A new report by Demica has revealed that European banks are in danger of losing clients to competitors if they do not start offering a greater range of alternative financing methods.
Over half of corporates from the UK, Germany and France have been approached in the last two years by their current bank’s competitors in an attempt to lure them away with a wider variety of financing options.
Demica found that the rise of credit insurance, credit scarcity and supplier failure plagues European supply chains, and corporates are looking to banks to help them.
Supply chain finance (SCF) is a key area that the report suggests would create a more stable business environment for European corporates, with over half of UK firms admitting to making efforts to extend payment terms with key suppliers.

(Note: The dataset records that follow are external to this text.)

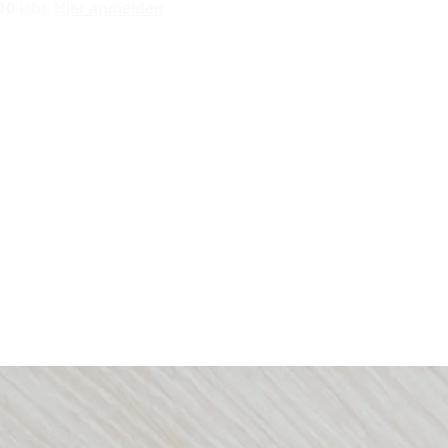
 Uhr. ​
Hier anmelden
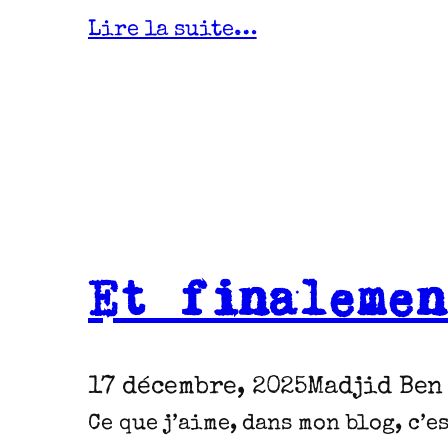
Lire la suite…
Et finalemen
17 décembre, 2025
Madjid Ben
Ce que j’aime, dans mon blog, c’e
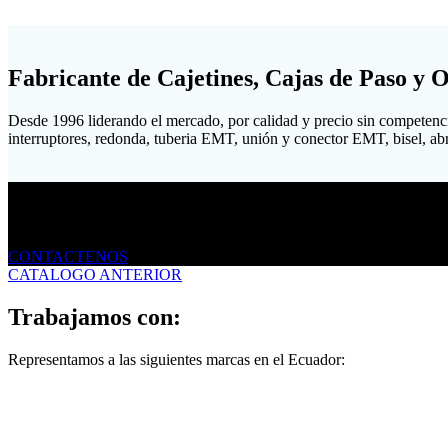
Fabricante de Cajetines, Cajas de Paso y 
Desde 1996 liderando el mercado, por calidad y precio sin competenc
interruptores, redonda, tuberia EMT, unión y conector EMT, bisel, abraz
Envíanos un mensaje
CONTACTENOS
CATALOGO ANTERIOR
Trabajamos con:
Representamos a las siguientes marcas en el Ecuador:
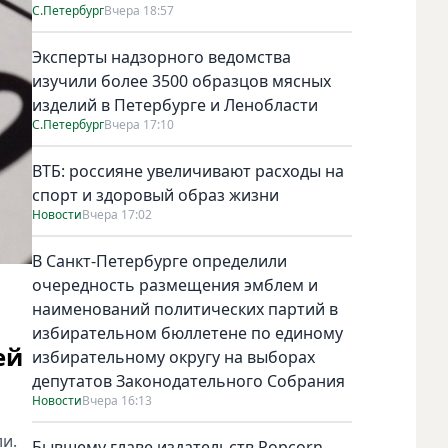
С.Петербург
Вчера 18:57
Эксперты надзорного ведомства
изучили более 3500 образцов мясных
изделий в Петербурге и Ленобласти
С.Петербург
Вчера 17:10
ВТБ: россияне увеличивают расходы на
спорт и здоровый образ жизни
Новости
Вчера 17:02
В Санкт-Петербурге определили
очередность размещения эмблем и
наименований политических партий в
избирательном бюллетене по единому
ей
избирательному округу на выборах
депутатов Законодательного Собрания
Новости
Вчера 16:13
и.
Бывшему главе издательств Popcorn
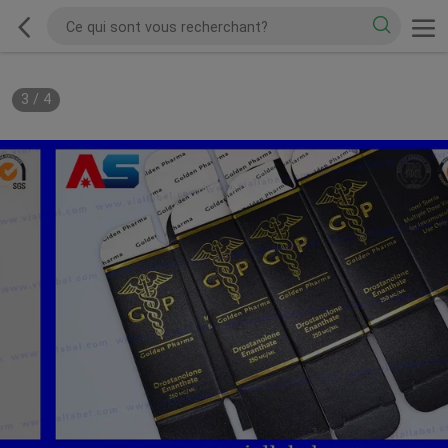
3
/
4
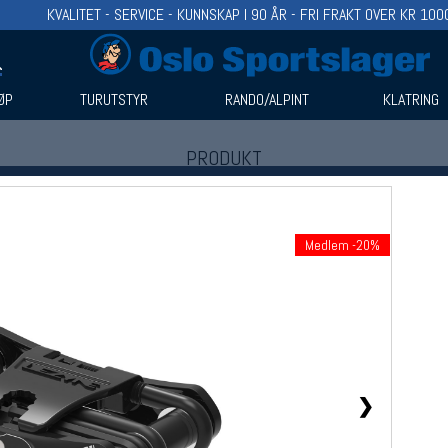
KVALITET - SERVICE - KUNNSKAP I 90 ÅR - FRI FRAKT OVER KR 100
ØP
TURUTSTYR
RANDO/ALPINT
KLATRING
PRODUKT
Produkter (1)
Bruk filter til å spisse søket
Medlem -20%
❯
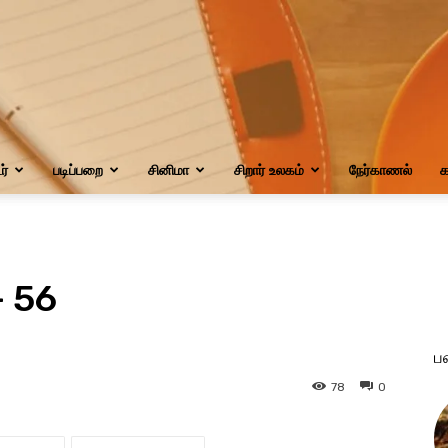
்
படிப்பறை
சினிமா
சிறார் உலகம்
நேர்காணல்
க
– 56
ப
78
0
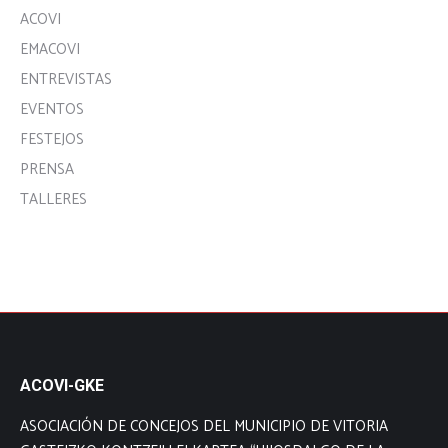
ACOVI
EMACOVI
ENTREVISTAS
EVENTOS
FESTEJOS
PRENSA
TALLERES
ACOVI-GKE
ASOCIACIÓN DE CONCEJOS DEL MUNICIPIO DE VITORIA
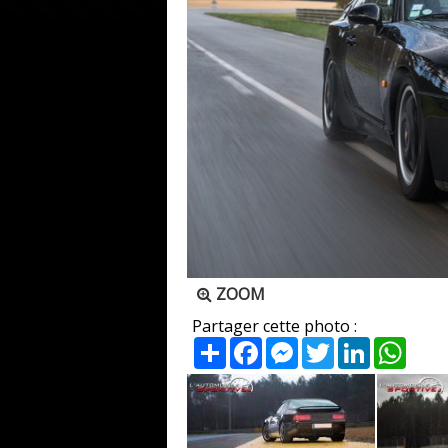
ZOOM
Partager cette photo :
Partager
Facebook
Messenger
Twitter
LinkedIn
What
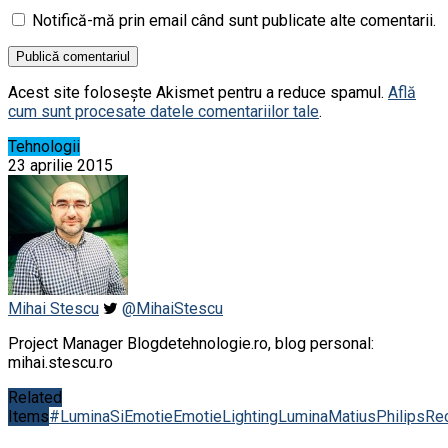
Notifică-mă prin email când sunt publicate alte comentarii.
Acest site folosește Akismet pentru a reduce spamul.
Află
cum sunt procesate datele comentariilor tale
.
Tehnologii
23 aprilie 2015
Mihai Stescu
@MihaiStescu
Project Manager Blogdetehnologie.ro, blog personal:
mihai.stescu.ro
Related
Items
#LuminaSiEmotie
Emotie
Lighting
Lumina
Matius
Philips
Re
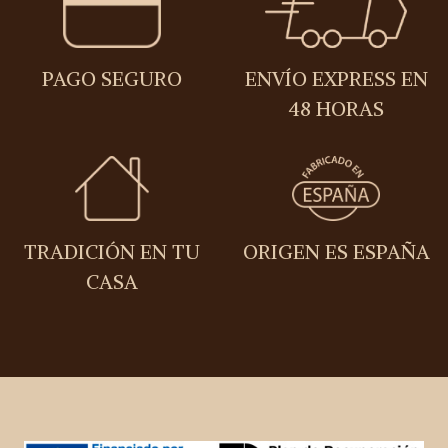
PAGO SEGURO
ENVÍO EXPRESS EN
48 HORAS
TRADICIÓN EN TU
ORIGEN ES ESPAÑA
CASA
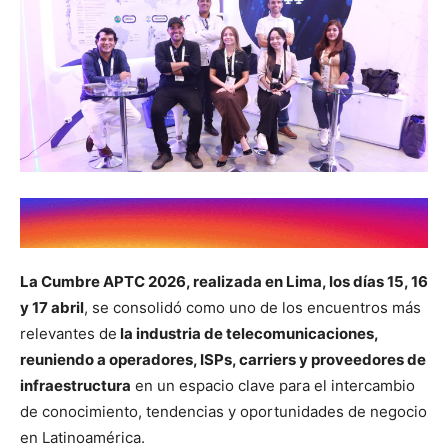
La Cumbre APTC 2026, realizada en Lima, los días 15, 16
y 17 abril
, se consolidó como uno de los encuentros más
relevantes de
la industria de telecomunicaciones,
reuniendo a operadores, ISPs, carriers y proveedores de
infraestructura
en un espacio clave para el intercambio
de conocimiento, tendencias y oportunidades de negocio
en Latinoamérica.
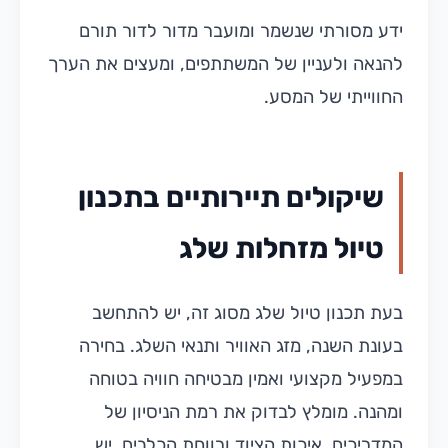
ידע מסורתי שנשמר ומועבר מדור לדור תורם
להנאה ולעניין של המשתתפים, ומעצים את הערך
החווייתי של המסע.
שיקולים תיירותיים בתכנון
טיול מזחלות שלג
בעת תכנון טיול שלג מסוג זה, יש להתחשב
בעונת השנה, מזג האוויר ותנאי השלג. בחירה
במפעיל מקצועי ואמין מבטיחה חוויה בטוחה
ומהנה. מומלץ לבדוק את רמת הניסיון של
המדריכים, איכות הציוד ורווחת הכלבים. יש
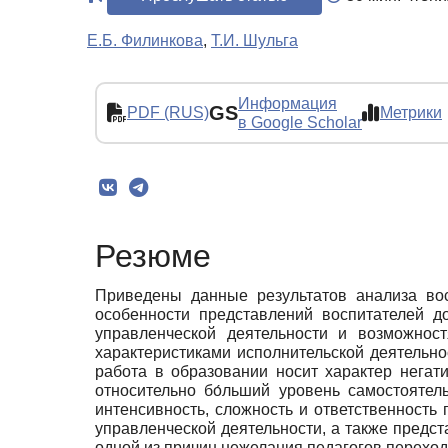
Е.Б. Филинкова
,
Т.И. Шульга
Информация
GS
PDF (RUS)
Метрики
в Google Scholar
Резюме
Приведены данные результатов анализа вос
особенности представлений воспитателей д
управленческой деятельности и возможнос
характеристиками исполнительской деятельно
работа в образовании носит характер негат
относительно бо́льший уровень самостоятел
интенсивность, сложность и ответственность
управленческой деятельности, а также предст
одной из причин нежелания педагогов переход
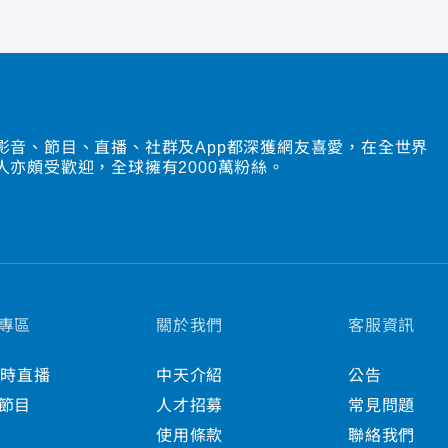
影音、節目、直播、社群及App都深獲網友喜愛，在全世界
人亦頗受歡迎，全球擁有2000萬粉絲。
專區
關於我們
客服資訊
小時直播
中天介紹
公告
節目
人才招募
常見問題
使用條款
聯絡我們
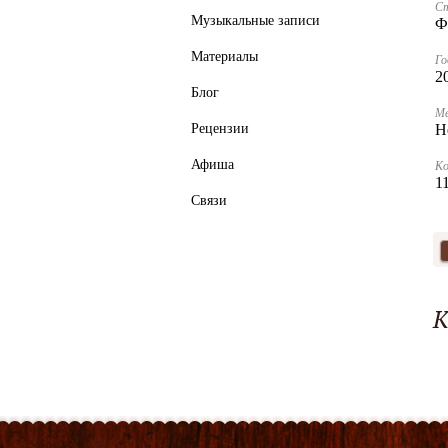
С
Музыкальные записи
Ф
Материалы
Го
2
Блог
Ме
Рецензии
Н
Афиша
К
1
Связи
К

A much larger proportion, 60% in the UK and 71% in France, believe that some key suppliers cannot sustain further lengthening of payment terms.
Furthermore, the increased cost of credit insurance, which as much as doubled in the most extreme cases, was seen by two-thirds of respondents as introducing significant instability into the supply chain.
“Collaborative financing tools such as SCF have recently generated a high level of interest amongst financial directors and bankers as a way of raising finance to free up working capital,” the report states.
However, only 10% of the 1,500 firms surveyed claimed that they had joined an SCF programme in the last year, and fewer than 30% have been offered SCF solutions by their banks.
European firms that have not taken up SCF programmes could be missing out, as earlier payment in the supply chain and a structure which effectively gives the supplier the lender’s credit rating means that more working capital can be generated.
While most European firms admitted to owing money, over half stated that working capital would be used towards sales growth rather than paying down debt.